Entre los que recibieron el anuncio de María Magdalena estaban Pedro y Juan (cf. Jn 20,3-8). Ellos se acercaron al sepulcro no sin titubeos, tanto más cuanto que Marta les había hablado de una sustracción del cuerpo de Jesús del sepulcro (cf. Jn 20,2).
Llegados al sepulcro, también ellos lo encontraron vacío. Terminaron creyendo, tras haber dudado no poco, porque, como dice Juan, “hasta entonces no habían comprendido que según la Escritura Jesús debía resucitar de entre los muertos” (Jn 20,9).
Digamos la verdad: el hecho era asombroso para aquellos hombres que se encontraban ante cosas demasiado superiores a ellos. La misma dificultad, que muestran las tradiciones del acontecimiento. al dar una relación de ello plenamente coherente, confirma su carácter extraordinario y el impacto desconcertante que tuvo en el ánimo de los afortunados testigos.
La referencia “a la Escritura” es la prueba de la oscura percepción que tuvieron al encontrarse ante un misterio sobre el que sólo la Revelación podía dar luz.
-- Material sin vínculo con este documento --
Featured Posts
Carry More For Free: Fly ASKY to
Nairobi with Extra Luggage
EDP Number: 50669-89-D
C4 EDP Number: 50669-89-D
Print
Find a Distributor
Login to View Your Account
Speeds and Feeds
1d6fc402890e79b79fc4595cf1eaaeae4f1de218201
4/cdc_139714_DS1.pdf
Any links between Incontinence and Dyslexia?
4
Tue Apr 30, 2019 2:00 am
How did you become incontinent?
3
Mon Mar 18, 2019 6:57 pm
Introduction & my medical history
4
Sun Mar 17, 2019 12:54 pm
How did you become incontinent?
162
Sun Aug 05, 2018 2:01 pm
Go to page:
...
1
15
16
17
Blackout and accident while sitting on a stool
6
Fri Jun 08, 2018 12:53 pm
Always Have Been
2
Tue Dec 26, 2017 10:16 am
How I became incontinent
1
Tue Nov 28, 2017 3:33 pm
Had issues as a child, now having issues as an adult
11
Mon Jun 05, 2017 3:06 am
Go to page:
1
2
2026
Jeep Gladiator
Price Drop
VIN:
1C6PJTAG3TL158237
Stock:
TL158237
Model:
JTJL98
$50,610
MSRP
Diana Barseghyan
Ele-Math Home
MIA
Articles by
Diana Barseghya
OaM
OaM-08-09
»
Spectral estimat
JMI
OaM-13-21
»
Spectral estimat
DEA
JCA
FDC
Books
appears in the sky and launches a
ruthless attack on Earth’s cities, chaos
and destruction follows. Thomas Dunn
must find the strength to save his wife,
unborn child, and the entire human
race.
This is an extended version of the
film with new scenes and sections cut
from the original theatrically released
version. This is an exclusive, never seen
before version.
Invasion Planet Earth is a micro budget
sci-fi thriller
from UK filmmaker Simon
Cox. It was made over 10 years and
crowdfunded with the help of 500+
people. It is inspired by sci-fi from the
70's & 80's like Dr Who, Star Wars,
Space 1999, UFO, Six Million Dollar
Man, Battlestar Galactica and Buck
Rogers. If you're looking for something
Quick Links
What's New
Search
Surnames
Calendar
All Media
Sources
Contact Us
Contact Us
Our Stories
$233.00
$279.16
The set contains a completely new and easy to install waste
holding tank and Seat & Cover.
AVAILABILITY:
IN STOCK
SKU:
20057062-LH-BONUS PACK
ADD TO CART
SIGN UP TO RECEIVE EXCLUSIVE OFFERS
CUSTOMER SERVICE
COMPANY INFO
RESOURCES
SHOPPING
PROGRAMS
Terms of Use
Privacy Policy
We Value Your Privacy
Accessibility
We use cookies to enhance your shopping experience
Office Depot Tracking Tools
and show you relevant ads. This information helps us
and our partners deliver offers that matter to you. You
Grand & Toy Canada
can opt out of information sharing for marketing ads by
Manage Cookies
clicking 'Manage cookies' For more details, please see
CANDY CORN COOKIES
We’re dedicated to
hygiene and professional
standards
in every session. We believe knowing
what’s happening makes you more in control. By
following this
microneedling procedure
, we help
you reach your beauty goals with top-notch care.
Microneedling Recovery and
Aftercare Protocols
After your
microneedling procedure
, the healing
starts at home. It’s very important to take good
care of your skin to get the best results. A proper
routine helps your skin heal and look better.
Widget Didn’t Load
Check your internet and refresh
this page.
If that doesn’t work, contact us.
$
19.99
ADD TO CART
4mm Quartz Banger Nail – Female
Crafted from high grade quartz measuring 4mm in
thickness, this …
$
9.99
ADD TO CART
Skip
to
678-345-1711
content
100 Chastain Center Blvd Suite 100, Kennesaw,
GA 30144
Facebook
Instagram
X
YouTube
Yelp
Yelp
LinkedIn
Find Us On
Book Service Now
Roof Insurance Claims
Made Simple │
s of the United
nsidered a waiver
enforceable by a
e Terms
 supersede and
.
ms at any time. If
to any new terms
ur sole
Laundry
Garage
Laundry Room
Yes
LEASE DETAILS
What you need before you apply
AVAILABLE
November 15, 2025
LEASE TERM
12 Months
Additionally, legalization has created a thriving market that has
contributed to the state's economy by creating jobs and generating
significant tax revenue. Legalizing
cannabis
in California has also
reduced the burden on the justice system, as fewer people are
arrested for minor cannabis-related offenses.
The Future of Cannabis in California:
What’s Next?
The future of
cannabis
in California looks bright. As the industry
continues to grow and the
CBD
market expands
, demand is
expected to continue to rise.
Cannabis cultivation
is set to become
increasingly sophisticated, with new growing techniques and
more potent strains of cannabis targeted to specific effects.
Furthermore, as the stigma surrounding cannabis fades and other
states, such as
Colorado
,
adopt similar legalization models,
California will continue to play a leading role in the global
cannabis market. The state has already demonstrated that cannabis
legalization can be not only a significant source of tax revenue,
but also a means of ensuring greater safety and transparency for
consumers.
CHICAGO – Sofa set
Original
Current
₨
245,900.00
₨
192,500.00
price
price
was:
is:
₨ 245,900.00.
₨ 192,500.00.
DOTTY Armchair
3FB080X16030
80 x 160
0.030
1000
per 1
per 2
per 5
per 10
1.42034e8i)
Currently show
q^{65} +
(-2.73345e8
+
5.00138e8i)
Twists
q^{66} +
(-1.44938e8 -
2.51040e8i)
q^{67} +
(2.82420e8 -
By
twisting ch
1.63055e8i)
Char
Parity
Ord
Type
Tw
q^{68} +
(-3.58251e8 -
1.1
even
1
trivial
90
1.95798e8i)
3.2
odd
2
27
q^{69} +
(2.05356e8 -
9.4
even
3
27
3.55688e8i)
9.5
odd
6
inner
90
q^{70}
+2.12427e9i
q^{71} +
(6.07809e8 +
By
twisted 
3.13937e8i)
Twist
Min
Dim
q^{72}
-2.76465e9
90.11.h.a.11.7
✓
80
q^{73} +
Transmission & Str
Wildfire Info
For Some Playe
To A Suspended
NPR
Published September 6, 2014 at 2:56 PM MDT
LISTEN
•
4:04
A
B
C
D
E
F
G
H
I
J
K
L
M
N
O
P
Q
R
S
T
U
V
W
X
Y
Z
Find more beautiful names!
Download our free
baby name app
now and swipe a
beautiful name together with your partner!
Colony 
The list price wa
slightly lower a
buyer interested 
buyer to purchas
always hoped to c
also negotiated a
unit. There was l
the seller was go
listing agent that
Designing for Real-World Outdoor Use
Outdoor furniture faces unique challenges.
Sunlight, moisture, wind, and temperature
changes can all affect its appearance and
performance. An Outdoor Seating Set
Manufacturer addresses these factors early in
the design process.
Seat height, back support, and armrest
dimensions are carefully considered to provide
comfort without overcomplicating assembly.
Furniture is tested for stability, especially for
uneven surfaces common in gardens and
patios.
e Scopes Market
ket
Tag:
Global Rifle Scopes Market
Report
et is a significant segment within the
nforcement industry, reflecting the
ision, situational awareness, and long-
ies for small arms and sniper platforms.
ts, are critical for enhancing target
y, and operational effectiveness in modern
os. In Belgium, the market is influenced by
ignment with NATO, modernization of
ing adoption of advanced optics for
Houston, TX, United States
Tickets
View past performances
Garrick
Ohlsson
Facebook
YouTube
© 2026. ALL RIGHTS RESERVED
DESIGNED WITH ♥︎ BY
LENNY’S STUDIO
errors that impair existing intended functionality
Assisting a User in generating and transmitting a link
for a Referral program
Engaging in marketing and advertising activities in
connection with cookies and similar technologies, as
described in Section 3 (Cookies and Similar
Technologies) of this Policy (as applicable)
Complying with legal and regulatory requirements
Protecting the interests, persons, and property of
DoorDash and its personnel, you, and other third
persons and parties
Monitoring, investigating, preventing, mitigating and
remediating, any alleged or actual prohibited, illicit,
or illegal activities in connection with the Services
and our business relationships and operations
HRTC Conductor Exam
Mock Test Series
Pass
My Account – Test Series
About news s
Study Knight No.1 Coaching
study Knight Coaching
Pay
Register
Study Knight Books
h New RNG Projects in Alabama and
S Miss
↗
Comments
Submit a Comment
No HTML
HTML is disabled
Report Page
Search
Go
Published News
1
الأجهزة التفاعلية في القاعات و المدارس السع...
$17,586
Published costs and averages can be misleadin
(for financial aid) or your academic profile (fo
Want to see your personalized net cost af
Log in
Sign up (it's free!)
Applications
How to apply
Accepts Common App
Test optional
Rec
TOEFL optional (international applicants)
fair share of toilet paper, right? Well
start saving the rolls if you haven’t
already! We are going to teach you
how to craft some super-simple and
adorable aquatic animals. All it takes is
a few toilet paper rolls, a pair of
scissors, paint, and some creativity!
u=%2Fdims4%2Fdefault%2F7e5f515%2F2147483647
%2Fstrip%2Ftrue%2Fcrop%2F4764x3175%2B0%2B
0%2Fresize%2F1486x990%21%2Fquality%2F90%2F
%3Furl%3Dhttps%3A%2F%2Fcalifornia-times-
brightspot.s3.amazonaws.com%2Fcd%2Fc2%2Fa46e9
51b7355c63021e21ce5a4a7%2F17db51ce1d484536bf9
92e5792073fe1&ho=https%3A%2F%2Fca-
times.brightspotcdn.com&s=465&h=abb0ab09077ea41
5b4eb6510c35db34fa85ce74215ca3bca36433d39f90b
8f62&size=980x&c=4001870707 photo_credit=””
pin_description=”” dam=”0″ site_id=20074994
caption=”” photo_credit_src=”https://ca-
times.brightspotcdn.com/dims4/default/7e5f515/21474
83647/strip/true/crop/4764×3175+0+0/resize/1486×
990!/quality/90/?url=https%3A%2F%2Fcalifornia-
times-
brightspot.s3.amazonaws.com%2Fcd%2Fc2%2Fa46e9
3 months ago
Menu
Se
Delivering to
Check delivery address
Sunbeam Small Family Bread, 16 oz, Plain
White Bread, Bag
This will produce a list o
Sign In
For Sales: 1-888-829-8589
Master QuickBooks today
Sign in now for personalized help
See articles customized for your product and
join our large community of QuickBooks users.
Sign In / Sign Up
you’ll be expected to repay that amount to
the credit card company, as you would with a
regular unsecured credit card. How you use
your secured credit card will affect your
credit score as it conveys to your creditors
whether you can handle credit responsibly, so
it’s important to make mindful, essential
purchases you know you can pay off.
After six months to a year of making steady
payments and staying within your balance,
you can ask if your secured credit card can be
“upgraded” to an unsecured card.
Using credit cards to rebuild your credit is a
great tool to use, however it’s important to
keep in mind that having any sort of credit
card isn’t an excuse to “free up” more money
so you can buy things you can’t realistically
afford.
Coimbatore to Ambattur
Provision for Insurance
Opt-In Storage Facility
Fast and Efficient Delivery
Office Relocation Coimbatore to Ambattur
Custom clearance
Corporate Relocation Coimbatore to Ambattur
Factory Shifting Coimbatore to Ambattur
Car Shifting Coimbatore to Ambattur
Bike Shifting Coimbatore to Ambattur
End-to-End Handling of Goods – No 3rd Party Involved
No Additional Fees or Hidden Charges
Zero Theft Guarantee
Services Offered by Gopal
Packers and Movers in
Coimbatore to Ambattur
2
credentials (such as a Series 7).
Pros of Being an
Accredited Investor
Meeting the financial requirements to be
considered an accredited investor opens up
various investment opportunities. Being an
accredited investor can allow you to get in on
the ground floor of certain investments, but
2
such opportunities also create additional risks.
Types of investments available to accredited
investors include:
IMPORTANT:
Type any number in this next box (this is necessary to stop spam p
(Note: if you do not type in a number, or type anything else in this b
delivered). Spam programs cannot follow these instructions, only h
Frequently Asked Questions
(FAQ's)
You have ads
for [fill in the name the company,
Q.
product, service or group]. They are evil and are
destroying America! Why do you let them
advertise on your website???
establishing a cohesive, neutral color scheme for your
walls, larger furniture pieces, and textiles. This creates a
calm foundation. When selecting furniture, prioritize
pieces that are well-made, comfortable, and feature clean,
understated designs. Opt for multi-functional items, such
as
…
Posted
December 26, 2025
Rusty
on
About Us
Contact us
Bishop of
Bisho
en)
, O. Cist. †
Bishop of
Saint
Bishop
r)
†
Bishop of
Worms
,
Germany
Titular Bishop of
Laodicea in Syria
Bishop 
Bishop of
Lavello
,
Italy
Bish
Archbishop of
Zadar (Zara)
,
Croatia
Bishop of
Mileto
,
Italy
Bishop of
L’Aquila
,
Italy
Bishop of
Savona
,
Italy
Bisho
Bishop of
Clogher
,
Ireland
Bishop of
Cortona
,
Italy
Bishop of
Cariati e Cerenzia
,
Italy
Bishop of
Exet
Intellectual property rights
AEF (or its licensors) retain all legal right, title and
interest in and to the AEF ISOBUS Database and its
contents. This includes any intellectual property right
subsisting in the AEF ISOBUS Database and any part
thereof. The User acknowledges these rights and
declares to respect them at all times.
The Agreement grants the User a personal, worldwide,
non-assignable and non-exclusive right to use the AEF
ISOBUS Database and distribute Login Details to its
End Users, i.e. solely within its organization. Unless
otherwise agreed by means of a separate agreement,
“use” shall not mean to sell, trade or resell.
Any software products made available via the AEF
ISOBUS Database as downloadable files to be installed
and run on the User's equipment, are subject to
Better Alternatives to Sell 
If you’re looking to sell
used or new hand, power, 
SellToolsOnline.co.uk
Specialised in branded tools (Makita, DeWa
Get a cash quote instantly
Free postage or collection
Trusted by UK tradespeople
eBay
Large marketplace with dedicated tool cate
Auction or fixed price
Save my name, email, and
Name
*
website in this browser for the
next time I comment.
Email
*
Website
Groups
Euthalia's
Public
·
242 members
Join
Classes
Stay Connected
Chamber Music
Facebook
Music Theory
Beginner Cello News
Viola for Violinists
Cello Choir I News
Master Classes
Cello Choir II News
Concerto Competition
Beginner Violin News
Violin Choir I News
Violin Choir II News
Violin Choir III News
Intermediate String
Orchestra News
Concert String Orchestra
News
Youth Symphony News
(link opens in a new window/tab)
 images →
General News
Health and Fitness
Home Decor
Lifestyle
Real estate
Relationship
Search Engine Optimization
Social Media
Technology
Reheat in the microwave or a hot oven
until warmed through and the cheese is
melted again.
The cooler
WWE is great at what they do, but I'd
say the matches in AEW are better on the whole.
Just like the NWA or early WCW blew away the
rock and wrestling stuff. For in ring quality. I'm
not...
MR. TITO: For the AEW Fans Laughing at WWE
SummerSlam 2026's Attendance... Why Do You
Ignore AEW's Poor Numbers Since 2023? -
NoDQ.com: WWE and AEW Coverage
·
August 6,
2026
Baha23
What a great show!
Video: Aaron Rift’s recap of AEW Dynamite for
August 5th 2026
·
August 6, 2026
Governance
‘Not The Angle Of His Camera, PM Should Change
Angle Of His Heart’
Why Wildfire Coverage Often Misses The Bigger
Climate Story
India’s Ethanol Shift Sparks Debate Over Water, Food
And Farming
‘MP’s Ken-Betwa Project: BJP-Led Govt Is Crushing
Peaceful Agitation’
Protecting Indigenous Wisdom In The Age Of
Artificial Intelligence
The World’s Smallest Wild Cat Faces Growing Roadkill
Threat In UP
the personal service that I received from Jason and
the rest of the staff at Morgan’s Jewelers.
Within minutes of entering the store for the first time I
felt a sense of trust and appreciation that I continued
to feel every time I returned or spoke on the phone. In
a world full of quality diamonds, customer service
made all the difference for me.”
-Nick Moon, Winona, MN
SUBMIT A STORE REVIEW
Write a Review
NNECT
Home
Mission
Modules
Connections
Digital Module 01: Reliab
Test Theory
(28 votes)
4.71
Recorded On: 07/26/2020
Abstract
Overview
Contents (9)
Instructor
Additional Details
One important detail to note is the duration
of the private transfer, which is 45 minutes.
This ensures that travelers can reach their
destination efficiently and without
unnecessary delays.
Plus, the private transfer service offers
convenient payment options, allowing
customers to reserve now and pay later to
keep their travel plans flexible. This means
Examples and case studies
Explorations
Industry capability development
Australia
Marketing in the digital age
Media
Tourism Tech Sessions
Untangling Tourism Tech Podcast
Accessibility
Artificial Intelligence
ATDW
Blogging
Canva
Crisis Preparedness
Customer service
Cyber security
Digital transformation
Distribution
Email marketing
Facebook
Sin embargo, he aquí otro dato que se debe considerar bien: si el “sepulcro vacío” dejaba estupefactos a primera vista y podía incluso generar una cierta sospecha, el gradual conocimiento de este hecho inicial, como lo anotan los Evangelios, terminó llevando al descubrimiento de la verdad de la resurrección.
En efecto, se nos dice que las mujeres, y sucesivamente los Apóstoles, se encontraron ante un “signo” particular: el signo de la victoria sobre la muerte. Si el sepulcro mismo cerrado por una pesada losa, testimoniaba la muerte, el sepulcro vacío y la piedra removida daban el primer anuncio de que allí había sido derrotada la muerte.
Para las mujeres y para los Apóstoles el camino abierto por “el signo” se concluye mediante el encuentro con el Resucitado: entonces la percepción aún tímida e incierta se convierte en convicción y, más aún, en fe en Aquel que “ha resucitado verdaderamente”. Así sucedió a las mujeres que al ver a Jesús en su camino y escuchar su saludo, se arrojaron a sus pies y lo adoraron (cf. Mt 28,9).
Así le pasó especialmente a María Magdalena, que al escuchar que Jesús le llamaba por su nombre, le dirigió antes que nada el apelativo habitual: Rabbuní, ¡Maestro! (Jn 20,16) y cuando Él la iluminó sobre el misterio pascual corrió radiante a llevar el anuncio a los discípulos: “¡He visto al Señor!” (Jn 20,18).
Lo mismo ocurrió a los discípulos reunidos en el Cenáculo que la tarde de aquel “primer día después del sábado”, cuando vieron finalmente entre ellos a Jesús, se sintieron felices por la nueva certeza que había entrado en su corazón: “Se alegraron al ver al Señor” (cf. Jn 20,19-20).
¡El contacto directo con Cristo desencadena la chispa que hace saltar la fe!